I was in my office a week ago when the venetian blinds began to sway and the desk I was leaning on began to move in time with my heartbeat. By the time I walked through the door to say to Debbie, my PA, "Hey, we've just had an earthquake", David the accountant was fielding a phone call from his relatives in Christchurch, 350 km away and telling us that it was bigger than September and that the Cathedral had fallen over. So for the last week, news has been constant. An app on my iPhone tells me whenever there is an aftershock greater than 4 on the Richter scale and another one delivers the news from Stuff.co.nz. Against the habits of a lifetime, our TV is now turned on when we get up and stays on during dinner.
I see the images of the city where I went to school and university. I look at the grey stone buildings where I first met Clemency and took her out for coffee a lifetime - well, three lifetimes, actually - ago. I see the familiar streets and the cathedral tower beside which I waited for the bus to take me home from that first date and near which I first heard the call to ordination and beneath which I was ordained. Ruined. All ruined and broken and smashed to bits. I look at the people, many of whom I recognise and see their shock and know that some of them may still be lying beneath the familiar stones. One of the first of the dead to have his name released was Don Cowie, who mentored me when I was a new Christian in the New Life Centre. Last Tuesday lunchtime, at his home in Redcliffs, he went outside to pick strawberries and the quake struck and the cliff fell.

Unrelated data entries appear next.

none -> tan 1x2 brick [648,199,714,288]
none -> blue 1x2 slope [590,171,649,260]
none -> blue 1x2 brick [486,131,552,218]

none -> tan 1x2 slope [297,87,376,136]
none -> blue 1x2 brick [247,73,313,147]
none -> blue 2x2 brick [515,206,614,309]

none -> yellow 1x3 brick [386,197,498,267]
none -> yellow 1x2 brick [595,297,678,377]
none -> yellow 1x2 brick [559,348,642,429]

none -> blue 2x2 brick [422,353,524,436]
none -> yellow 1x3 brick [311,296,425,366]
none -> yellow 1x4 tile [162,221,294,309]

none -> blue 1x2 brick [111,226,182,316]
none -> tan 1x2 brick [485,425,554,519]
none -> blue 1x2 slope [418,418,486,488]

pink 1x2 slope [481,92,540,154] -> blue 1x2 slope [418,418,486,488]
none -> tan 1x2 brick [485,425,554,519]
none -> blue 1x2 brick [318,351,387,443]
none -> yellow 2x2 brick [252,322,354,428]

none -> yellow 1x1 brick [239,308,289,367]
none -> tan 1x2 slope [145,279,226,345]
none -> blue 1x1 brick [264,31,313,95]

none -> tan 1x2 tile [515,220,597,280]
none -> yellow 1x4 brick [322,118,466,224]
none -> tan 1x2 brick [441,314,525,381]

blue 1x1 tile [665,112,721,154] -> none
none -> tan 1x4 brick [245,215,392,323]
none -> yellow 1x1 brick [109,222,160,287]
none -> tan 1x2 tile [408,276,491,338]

I don't find myself asking "why?" for that's a silly question. There is no great theological answer to that; well, there is, but it's subtle and deep and I can hardly see it myself, so I won't try to unravel it here. The simple truth is, Christchurch was made by earthquakes. Two unimaginably big slabs of rock, the Pacific and the Indo-Australian tectonic plates are floating on the top of a vast ball of boiling iron. They move as the currents shove them about: in our perspective they move slowly, but they move with determined and unstoppable force in a great, slow, pirouetting dance that has gone on for tens of millions of years and will go on for tens of millions more. At the place where they meet they push and grind together and force up a crumpled edge which we now call the southern alps. Rain and sun break up the alps and wash them down to the sea where the little bits of used mountain form the flat bit where we built Christchurch, in geological time, a few heartbeats ago. The plates continue to push, move, stick and move again, as they did a week ago, in their perpetual grinding, stumbling dance. And into this ever changing, never fixed movement we humans are born and we live as islands of consciousness in fragile, temporary, breakable bodies.

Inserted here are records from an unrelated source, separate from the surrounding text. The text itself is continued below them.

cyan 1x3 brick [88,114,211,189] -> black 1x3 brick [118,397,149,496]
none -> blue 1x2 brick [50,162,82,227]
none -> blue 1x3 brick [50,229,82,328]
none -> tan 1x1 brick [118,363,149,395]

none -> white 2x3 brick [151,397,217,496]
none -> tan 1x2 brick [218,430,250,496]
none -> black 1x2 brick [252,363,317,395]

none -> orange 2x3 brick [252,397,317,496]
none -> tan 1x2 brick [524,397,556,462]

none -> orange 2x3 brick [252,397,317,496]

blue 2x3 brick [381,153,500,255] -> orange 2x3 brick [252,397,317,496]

Over the last couple of years I have had my own impermanence and fragility sheeted home to me, but last Tuesday we, all of us, shared a reminder that we are not here forever and that the stuff we assemble around us to give us the illusion of permanence is as temporary and as fragile as we are. As I look at the images, I must confess that this time, it's not the scriptures or the great poets that have been running through my head, but a song by Ingrid Michaelson.
Have you ever thought about what protects our hearts?
Just a cage of rib bones and other various parts
So it's fairly simple to cut right through the mess,
And to stop the muscle that makes us confess
And we are so fragile,
And our cracking bones make noise,
And we are just,
Breakable, breakable, breakable girls and boys
And you fasten my seat belt because it is the law
In your two ton death trap I finally saw
A piece of love in your face that bathed me in regret
Then you drove me to places I'll never forget
And we are so fragile,
And our cracking bones make noise,
And we are just,
Breakable, breakable, breakable girls and boys
And we are so fragile,
And our cracking bones make noise,
And we are just,
Breakable, breakable, breakable girls-
Breakable, breakable, breakable girls-
Breakable, breakable, breakable girls and boys
There is something else. Something Ingrid Michaelson may not know or believe and I will talk about it later, but I want to just signal it here. Our fragility and impermanence isn't the end of the story. There is an immense mind whose designs resulted in the great globe of molten iron and the plates floating on it and the thin veneer of civilisation clustered in small, temporary camps on the plates. And that mind knows our impermanence and the pain of it. And that mind has shared in our impermanence and the pain of it and shares in it still.
Comments
There are no bad people being punished here. This isn't God hating Christchurch, or some sort of result of some supposed sin. It just *happened* because we live in a country that is still alive and moving and changing, and sometimes that creates death and destruction in amidst all the beauty.
But I just wish with all my heart it hadn't happened here and now. My heart goes out to the people of Christchurch, and there is no comfort anyone can find for them that can heal what they're going through, except the slow comfort of time.
Also such an event brings out the best in people, who stop their normal busy self-centered lives to care for strangers.
We share your great sadness at the loss of loved people and places in Christchurch.
We thought it was safe, as we thought the Press Building and the CTV building and the Grand Chancellor and..... were safe. Obviously it was not safe enough and apart from the relatives of those still in the Cathedral I doubt that anyone in the city is as shattered by that as is the Dean and his staff. The challenge will be to make the new Cathedral, whatever it might look like, as safe as say, the art gallery.